The present invention relates to tubular type heat exchangers wherein heat is transferred from a hot fluid flowing over the tubes to a cooler fluid to be heated flowing through the tubes and, more particularly, to such a tubular heat exchanger wherein a turbulator is disposed within the tube to increase convective heat transfer to the fluid flowing through the tube by creating turbulence which reduces the formation of boundary layers along the inside tube wall.

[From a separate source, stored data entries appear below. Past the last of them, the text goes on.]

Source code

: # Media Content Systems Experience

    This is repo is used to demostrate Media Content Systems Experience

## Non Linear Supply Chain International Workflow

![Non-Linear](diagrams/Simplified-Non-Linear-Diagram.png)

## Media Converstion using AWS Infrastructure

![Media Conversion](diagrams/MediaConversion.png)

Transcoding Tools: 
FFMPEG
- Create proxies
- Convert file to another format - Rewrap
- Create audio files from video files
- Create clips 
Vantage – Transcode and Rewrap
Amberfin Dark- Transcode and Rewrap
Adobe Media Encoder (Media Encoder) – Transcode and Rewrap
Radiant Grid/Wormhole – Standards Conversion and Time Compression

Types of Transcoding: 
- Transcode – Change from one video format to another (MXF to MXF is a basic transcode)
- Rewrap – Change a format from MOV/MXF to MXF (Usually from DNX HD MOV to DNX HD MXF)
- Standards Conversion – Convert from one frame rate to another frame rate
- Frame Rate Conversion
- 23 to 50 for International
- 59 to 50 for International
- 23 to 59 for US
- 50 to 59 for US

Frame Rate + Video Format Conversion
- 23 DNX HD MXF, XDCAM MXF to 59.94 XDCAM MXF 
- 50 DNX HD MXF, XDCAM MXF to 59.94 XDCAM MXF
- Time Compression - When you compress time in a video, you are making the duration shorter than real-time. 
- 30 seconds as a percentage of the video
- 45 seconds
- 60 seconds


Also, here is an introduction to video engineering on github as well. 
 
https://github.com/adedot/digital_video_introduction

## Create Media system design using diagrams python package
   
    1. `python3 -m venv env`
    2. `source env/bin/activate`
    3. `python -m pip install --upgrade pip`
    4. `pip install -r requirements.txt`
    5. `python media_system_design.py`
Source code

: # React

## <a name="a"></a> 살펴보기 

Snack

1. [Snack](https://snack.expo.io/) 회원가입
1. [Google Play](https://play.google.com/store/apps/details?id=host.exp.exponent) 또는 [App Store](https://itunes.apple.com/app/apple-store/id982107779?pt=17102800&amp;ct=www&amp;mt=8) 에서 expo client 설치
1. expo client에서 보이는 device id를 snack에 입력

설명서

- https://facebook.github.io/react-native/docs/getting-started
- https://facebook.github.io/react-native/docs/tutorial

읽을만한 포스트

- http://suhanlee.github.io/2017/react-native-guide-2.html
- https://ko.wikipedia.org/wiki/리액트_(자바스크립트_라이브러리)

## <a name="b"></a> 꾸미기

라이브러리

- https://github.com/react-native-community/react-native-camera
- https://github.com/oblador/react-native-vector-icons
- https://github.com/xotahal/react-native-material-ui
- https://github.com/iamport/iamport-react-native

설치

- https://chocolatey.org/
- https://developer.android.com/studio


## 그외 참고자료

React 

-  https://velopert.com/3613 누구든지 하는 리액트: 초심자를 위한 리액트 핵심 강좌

Recuperative heat exhangers of the tubular type are well known in the art. Such recuperative heat exchangers typically comprising a housing defining a flow conduit through which the hot fluid, typically flue gas from a boiler, passes. A plurality of heat exchange tubes are disposed to extend through the housing tranversely to the flow of the hot fluid therethrough. The cooler fluid, typically combustion air, to be heated is passed through the interior of the tubes in indirect heat exchange relationship with the hot fluid flowing over the outside of the heat exchange tubes. As the hot fluid flows over the outside of the heat exchange tubes, the hot fluid is cooled by transferring some of its heat to the tube by convection. The heat absorbed by the tube walls is in turn transferred by convection to the cooler fluid flowing through the interior of the tubes thereby heating the cooler fluid.

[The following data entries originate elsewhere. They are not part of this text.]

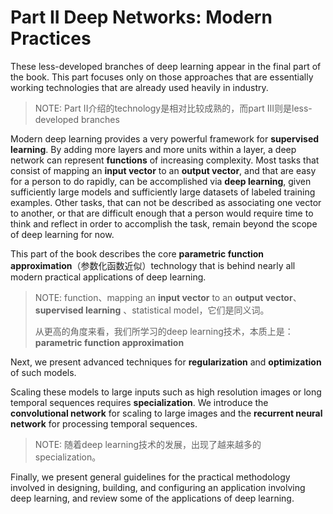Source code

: # Part II Deep Networks: Modern Practices

These less-developed branches of deep learning appear in the final part of the book. This part focuses only on those approaches that are essentially working technologies that are already used heavily in industry.

> NOTE: Part II介绍的technology是相对比较成熟的，而part III则是less-developed branches 

Modern deep learning provides a very powerful framework for **supervised learning**. By adding more layers and more units within a layer, a deep network can represent **functions** of increasing complexity. Most tasks that consist of mapping an **input vector** to an **output vector**, and that are easy for a person to do rapidly, can be accomplished via **deep learning**, given sufficiently large models and sufficiently large datasets of labeled training examples. Other tasks, that can not be described as associating one vector to another, or that are difficult enough that a person would require time to think and reflect in order to accomplish the task, remain beyond the scope of deep learning for now.

This part of the book describes the core **parametric function approximation**（参数化函数近似）technology that is behind nearly all modern practical applications of deep learning. 

> NOTE: function、mapping an **input vector** to an **output vector**、**supervised learning** 、statistical model，它们是同义词。
>
> 从更高的角度来看，我们所学习的deep learning技术，本质上是：**parametric function approximation**

Next, we present advanced techniques for **regularization** and **optimization** of such models. 

Scaling these models to large inputs such as high resolution images or long temporal sequences requires **specialization**. We introduce the **convolutional network** for scaling to large images and the **recurrent neural network** for processing temporal sequences. 

> NOTE: 随着deep learning技术的发展，出现了越来越多的specialization。

Finally, we present general guidelines for the practical methodology involved in designing, building, and configuring an application involving deep learning, and review some of the applications of deep learning.
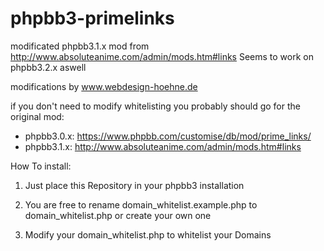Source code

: # phpbb3-primelinks
modificated phpbb3.1.x mod from http://www.absoluteanime.com/admin/mods.htm#links
Seems to work on phpbb3.2.x aswell

modifications by www.webdesign-hoehne.de

if you don't need to modify whitelisting you probably should go for the original mod:
- phpbb3.0.x: https://www.phpbb.com/customise/db/mod/prime_links/
- phpbb3.1.x: http://www.absoluteanime.com/admin/mods.htm#links


How To install:

1) Just place this Repository in your phpbb3 installation

2) You are free to rename domain_whitelist.example.php to domain_whitelist.php or create your own one

3) Modify your domain_whitelist.php to whitelist your Domains
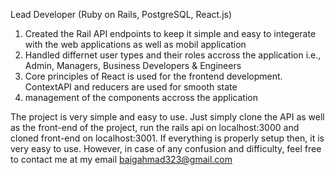Lead Developer (Ruby on Rails, PostgreSQL, React.js)
1. Created the Rail API endpoints to keep it simple and easy to integerate with the web applications as well as mobil application
2. Handled differnet user types and their roles accross the application i.e., Admin, Managers, Business Developers & Engineers
3. Core principles of React is used for the frontend development. ContextAPI and reducers are used for smooth state
4. management of the components accross the application

The project is very simple and easy to use. Just simply clone the API as well as the front-end of the project, run the rails api on localhost:3000 and cloned front-end on localhost:3001.
If everything is properly setup then, it is very easy to use. However, in case of any confusion and difficulty, feel free to contact me at my email baigahmad323@gmail.com
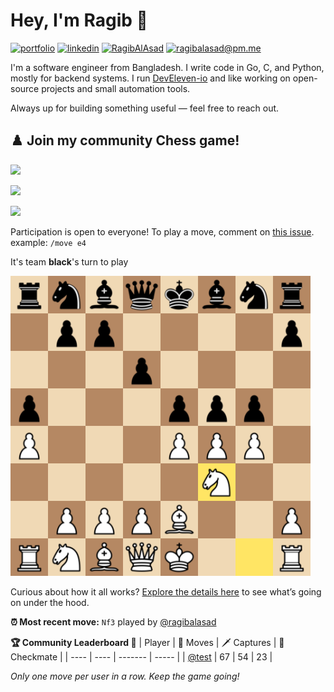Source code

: # Hey, I'm Ragib 👋
[![portfolio](https://img.shields.io/badge/www.ragibalasad.me-orange?style=flat-square&logo=ko-fi&logoColor=white)](https://ragibalasad.me)
[![linkedin](https://img.shields.io/badge/linkedin-%230057A1?style=flat-square&logo=linkedin&logoColor=white)](https://www.linkedin.com/in/ragibalasad/)
[![RagibAlAsad](https://img.shields.io/badge/RagibAlasad-black?style=flat-square&logo=x&logoColor=white)](https://x.com/RagibAlasad)
[![ragibalasad@pm.me](https://img.shields.io/badge/ragibalasad@pm.me-%235F5AAC?style=flat-square&logo=protonmail&logoColor=white)](mailto:ragibalasad@pm.me)

I'm a software engineer from Bangladesh. I write code in Go, C, and Python, mostly for backend systems. I run [DevEleven-io](https://github.com/DEVELEVEN-io) and like working on open-source projects and small automation tools.

Always up for building something useful — feel free to reach out.

## ♟️ Join my community Chess game!
<!-- START:badge_moves --> 
![](https://img.shields.io/badge/Moves%20played-4-blue) 
<!-- END:badge_moves -->
<!-- START:badge_games --> 
![](https://img.shields.io/badge/Completed%20games--1-brightgreen) 
<!-- END:badge_games --> 
<!-- START:badge_players --> 
![](https://img.shields.io/badge/Individual%20players-5-orange) 
<!-- END:badge_players --> 

Participation is open to everyone! To play a move, comment on <!-- START:issue --> 
[this issue](https://github.com/ragibalasad/ragibalasad/issues/0)<!-- END:issue -->. example: `/move e4`

<!-- START:turn --> 
It's team **black**'s turn to play 
<!-- END:turn --> 

<img src="https://raw.githubusercontent.com/ragibalasad/community-chess/refs/heads/main/assets/final_board.svg" height=480 width=480>

Curious about how it all works? [Explore the details here](https://github.com/ragibalasad/ragibalasad/tree/main/) to see what’s going on under the hood.

<!-- START:last_move --> 
**:alarm_clock: Most recent move:** `Nf3` played by [@ragibalasad](https://github.com/ragibalasad)
<!-- END:last_move --> 

**:trophy: Community Leaderboard :1st_place_medal:**
| Player | 🧠 Moves | 🗡️ Captures | 👑 Checkmate |
| ---- | ---- | ------- | ----- |
| [@test](https://github.com/) | 67 | 54 | 23 |


_Only one move per user in a row. Keep the game going!_



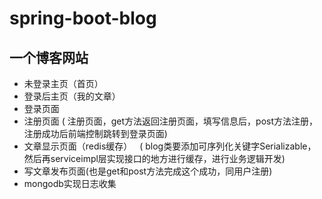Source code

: # spring-boot-blog
## 一个博客网站

* 未登录主页（首页）
* 登录后主页（我的文章）
* 登录页面
* 注册页面 ( 注册页面，get方法返回注册页面，填写信息后，post方法注册，注册成功后前端控制跳转到登录页面)
* 文章显示页面（redis缓存）
  
 ( blog类要添加可序列化关键字Serializable，然后再serviceimpl层实现接口的地方进行缓存，进行业务逻辑开发)
* 写文章发布页面(也是get和post方法完成这个成功，同用户注册)
* mongodb实现日志收集
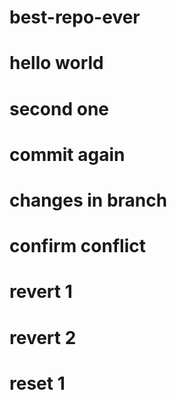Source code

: # best-repo-ever
# hello world
# second one
# commit again
# changes in branch
# confirm conflict



# revert 1
# revert 2

# reset 1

It is known in the prior art to provide turbulator means within the interior of the heat exchange tubes to create a turbulent flow through the interior of the heat exchange tubes thereby breaking down the formation of boundary layers along the inside tube wall which would hinder convective heat transfer. A typical type of turbulator, as shown in U.S. Pat. No. 1,770,280, comprises a relatively thin, elongated, twisted ribbon of material having a width slightly less than the inside diameter of the heat exchange tube. As the cooler fluid to be heated passes through the heat exchange tube, it must follow a spiral path about this twisted ribbon of material. Because of this, turbulent flow is established within the heat exchange tube and boundary layer formation along the inside wall is greatly reduced.
Turbulent heat exchangers with turbulators are typically employed to transfer heat from a flue gas having a temperature in the range of 500 F. to 1500 F. to a stream of ambient air to be heated for combustion. In this range of temperatures, convection heat transfer is responsible for most of the heat exchange. However, radiative heat exchange is significant with the hot fluid in the temperature range of about 1800 F. or higher, and is present to a lesser extent at temperatures as low as 1200 F. Typical prior art tubular recuperators of the type described above are not satisfactorily equipped to take advantage of radiative heat transfer from these hot fluids.

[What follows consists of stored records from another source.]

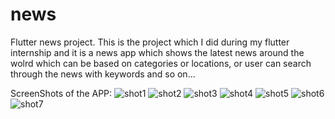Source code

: # news

Flutter news project.
This is the project which I did during my flutter internship and it is a news app which shows the latest news around the wolrd which can be based on categories or locations, or user can search through the news with keywords and so on...

ScreenShots of the APP:
![shot1](https://user-images.githubusercontent.com/62585443/132105046-0f8d3757-bf29-4c60-b56a-a00d902f4811.jpg)
![shot2](https://user-images.githubusercontent.com/62585443/132105047-f577c97b-9226-40ce-9600-c5bde35c5e79.jpg)
![shot3](https://user-images.githubusercontent.com/62585443/132105049-e5bb01aa-009c-4d56-87be-7feb72568c0e.jpg)
![shot4](https://user-images.githubusercontent.com/62585443/132105050-d0e35daa-abf5-4bab-8b4c-0e057d2e5363.jpg)
![shot5](https://user-images.githubusercontent.com/62585443/132105051-6b45ae84-0e93-4043-bc4f-0671a37da378.jpg)
![shot6](https://user-images.githubusercontent.com/62585443/132105053-0838465f-735a-4fc3-87a4-789c959e924e.jpg)
![shot7](https://user-images.githubusercontent.com/62585443/132105055-946d1466-403d-4c71-a757-3741c2d63dc3.jpg)
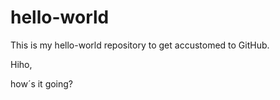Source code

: # hello-world
This is my hello-world repository to get accustomed to GitHub.


Hiho, 

how´s it going?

Accordingly, it is therefore an object of the present invention to enhance the performance of such tubular heat exchangers for use in transferring heat from a hot fluid to a cooler fluid by enhancing radiative heat transfer from the hot fluid to the cooler fluid.
A further object of the present invention is to enhance radiative heat transfer from the hot fluid to the cooler fluid by augmenting radiative heat transfer from the heat exchange tube to the turbulator disposed therein whereby the turbulator receives a portion of the heat transferred to the heat exchange tubes from the hot fluid and in turn transfers this heat by convection to the cooler fluid flowing through the interior of the heat exchange tubes and over the turbulator disposed therein.